But, the Army's quest for low-cost, responsive space support cannot be realized without inexpensive launch. Swords is designed to address that. In this program, the Army hopes to reduce the price to $1.8 million per launch, including range cost, by making use of commercial grade materials, not aerospace-grade components. And, the design will employ a Tridyne pressure-fed engine, bypassing the need for a turbopump. The concept calls for a “ship-and-shoot” capability that could operate from nearly anywhere with a concrete slab, and the mobile launcher is designed to be transportable by a C-130 cargo hauler.
Ideally, the Army would like a small arsenal of these satellites and launchers in the event of a pop-up crisis, such as the Libya operation in 2011, or an outage of an existing satellite in orbit.
In years past, the Army eschewed such concepts because the price of entry to space was high; but a reduced price could allow for the service to view satellites in low Earth orbit much like an extension of their tactical unmanned aircraft fleet, which can relay communications or collect intelligence.
Meanwhile, the Air Force has proposed closing its Operationally Responsive Space (ORS) office, which was formed at the behest of a Congress eager to prompt the service to develop smaller satellites and launchers on significantly reduced timelines and cost. Lawmakers are now discussing the proposal in the fiscal 2013 budget. Lt. Gen. John Hyten, vice chief of Air Force Space Command, says the service has infused the precepts of ORS into its satellite program offices, eliminating the need for a separate organization to champion them. “There will be a role for smaller satellites” that can be launched more quickly, he tells Aviation Week during an interview here.
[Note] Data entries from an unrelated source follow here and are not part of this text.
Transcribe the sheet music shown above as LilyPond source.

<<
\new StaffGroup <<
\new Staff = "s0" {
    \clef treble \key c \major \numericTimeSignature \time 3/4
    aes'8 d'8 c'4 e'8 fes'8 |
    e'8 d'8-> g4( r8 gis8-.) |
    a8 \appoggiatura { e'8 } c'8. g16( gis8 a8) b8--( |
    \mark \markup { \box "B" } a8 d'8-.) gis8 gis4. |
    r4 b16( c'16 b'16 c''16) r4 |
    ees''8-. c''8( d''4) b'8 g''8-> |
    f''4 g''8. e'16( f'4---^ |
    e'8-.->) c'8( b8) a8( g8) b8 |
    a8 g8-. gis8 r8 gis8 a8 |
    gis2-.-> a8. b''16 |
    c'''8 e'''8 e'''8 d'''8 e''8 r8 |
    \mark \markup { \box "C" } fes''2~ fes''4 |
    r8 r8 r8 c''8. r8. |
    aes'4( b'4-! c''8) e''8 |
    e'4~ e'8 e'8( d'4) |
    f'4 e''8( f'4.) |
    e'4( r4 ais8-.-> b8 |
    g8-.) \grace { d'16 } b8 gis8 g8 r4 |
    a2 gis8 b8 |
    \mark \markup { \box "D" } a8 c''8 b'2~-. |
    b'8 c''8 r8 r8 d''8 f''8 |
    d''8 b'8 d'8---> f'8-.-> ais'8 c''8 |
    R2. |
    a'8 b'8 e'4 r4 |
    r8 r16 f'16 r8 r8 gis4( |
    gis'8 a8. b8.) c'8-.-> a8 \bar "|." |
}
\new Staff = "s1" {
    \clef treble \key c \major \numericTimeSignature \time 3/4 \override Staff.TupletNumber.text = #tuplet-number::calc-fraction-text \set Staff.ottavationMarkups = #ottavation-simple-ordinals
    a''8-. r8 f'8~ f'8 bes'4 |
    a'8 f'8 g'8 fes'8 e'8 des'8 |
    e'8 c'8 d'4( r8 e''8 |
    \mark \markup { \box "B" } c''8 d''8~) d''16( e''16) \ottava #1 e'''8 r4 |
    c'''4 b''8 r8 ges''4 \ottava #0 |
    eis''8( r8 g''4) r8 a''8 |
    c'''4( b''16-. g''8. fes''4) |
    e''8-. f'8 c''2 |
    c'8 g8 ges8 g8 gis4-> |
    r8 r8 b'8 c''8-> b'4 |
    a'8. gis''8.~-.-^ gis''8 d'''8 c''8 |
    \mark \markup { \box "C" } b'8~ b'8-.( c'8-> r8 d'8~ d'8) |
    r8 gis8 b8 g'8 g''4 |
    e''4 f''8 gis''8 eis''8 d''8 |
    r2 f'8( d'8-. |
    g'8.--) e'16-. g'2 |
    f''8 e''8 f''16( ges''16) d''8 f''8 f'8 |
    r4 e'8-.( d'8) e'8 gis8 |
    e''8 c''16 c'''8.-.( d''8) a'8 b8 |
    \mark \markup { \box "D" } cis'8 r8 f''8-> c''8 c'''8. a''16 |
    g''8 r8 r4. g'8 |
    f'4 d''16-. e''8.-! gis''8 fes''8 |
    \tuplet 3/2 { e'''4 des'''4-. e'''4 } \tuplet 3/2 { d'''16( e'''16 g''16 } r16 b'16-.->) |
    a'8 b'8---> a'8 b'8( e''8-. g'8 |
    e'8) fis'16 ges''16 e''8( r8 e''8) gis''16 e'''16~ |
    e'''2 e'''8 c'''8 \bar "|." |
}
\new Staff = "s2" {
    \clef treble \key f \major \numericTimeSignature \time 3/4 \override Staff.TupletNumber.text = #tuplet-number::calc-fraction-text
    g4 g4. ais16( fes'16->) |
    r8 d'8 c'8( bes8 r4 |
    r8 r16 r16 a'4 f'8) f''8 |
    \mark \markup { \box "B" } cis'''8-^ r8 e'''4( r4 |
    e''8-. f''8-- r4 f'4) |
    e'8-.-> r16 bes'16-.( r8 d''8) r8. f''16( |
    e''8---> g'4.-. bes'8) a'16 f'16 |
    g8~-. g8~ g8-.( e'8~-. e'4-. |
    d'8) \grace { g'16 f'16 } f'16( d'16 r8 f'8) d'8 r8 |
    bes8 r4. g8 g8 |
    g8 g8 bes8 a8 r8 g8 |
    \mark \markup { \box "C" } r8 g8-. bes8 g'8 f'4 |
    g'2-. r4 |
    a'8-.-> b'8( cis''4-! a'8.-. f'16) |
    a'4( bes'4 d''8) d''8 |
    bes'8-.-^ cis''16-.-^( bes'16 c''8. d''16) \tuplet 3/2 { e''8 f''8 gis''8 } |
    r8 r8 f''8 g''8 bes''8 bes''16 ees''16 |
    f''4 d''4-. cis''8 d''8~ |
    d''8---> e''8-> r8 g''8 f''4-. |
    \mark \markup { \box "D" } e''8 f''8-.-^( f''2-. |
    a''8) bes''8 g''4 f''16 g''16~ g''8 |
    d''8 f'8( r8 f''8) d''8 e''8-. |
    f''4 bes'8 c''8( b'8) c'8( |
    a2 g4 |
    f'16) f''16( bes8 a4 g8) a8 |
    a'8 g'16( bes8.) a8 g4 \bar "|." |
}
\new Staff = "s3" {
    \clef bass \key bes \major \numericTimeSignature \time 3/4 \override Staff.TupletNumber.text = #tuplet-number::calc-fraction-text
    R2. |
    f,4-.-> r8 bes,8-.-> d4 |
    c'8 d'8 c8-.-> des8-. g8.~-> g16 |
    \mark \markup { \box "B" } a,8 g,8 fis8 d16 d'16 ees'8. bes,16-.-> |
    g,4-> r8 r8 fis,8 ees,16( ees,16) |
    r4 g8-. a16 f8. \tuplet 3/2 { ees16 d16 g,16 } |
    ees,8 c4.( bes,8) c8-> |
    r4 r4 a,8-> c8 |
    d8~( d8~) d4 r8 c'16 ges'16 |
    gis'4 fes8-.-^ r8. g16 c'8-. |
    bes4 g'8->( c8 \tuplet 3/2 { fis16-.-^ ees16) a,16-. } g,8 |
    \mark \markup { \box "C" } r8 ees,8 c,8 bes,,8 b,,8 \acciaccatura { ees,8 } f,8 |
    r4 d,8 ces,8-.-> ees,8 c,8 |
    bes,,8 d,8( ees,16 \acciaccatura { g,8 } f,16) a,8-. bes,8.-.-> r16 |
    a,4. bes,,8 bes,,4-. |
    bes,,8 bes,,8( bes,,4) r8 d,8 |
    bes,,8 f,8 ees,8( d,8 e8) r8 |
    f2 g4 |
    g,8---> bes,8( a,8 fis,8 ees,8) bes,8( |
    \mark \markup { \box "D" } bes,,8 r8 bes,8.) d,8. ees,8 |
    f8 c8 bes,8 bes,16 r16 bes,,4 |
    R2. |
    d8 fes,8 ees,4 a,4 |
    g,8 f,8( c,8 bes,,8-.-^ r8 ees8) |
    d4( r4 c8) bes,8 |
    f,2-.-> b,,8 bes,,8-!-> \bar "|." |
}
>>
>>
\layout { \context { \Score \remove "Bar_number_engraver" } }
Procurement mishaps in developing such constellations as the Lockheed Martin Advanced Extremely High Frequency (AEHF) protected satcom system and Space-Based Infrared System (Sbirs) ballistic missile detector have given the service a “black eye,” he says. “We have to prove ourselves in the programs we have” before earning the credibility to move forward with major new concepts.
In the meantime, however, the Air Force is studying how to implement a “disaggregation” strategy for its constellations, a concept that calls for spreading resources to reduce the reliance on a few high-value satellites in a constellation. This is useful in the event of an attack on space assets—kinetic or otherwise—and would also act as insurance against an in-orbit malfunction.
The nearest-term constellation suitable for disaggregation is likely the Milstar/AEHF protected communications system. The systems onboard the AEHF satellites now being lofted 23,000 mi. into geosynchronous orbit are all designed to the highest standards of surviving the fallout of a nuclear explosion. Hyten notes that special operators are “carrying the nuclear survivability requirement” as they use large antennas to tap into the system (owing to the high satellite altitude) for communications in the Middle East, for example. If smaller satellites suitable for covert communications were lofted into a lower orbit, these soldiers could carry smaller radios and still achieve the service they need.
“AEHF [satellites] don't have to be as big or as complicated as they are today,” Hyten says. Through a disaggregation strategy, nuclear-hardened, command-and-control payloads could still reside on buses in geosynchronous orbit, while more tactical, augmenting payloads could orbit independently, he says.
Disaggregation is also being eyed for other satellite communications constellations as well as for the missile-warning system now in orbit. The Air Force is already committed to buying six AEHF and Sbirs satellites, so decisions on shifting to a new constellation are not needed immediately. Most likely, these decisions will be made in about two years, when the Pentagon assembles the Fiscal 2016 budget.
Hyten also notes that disaggregation could be employed to field some navigation payloads to reduce the instances of reduced GPS signals for soldiers in large cities or mountainous regions, areas that lack a line of sight to four GPS satellites simultaneously.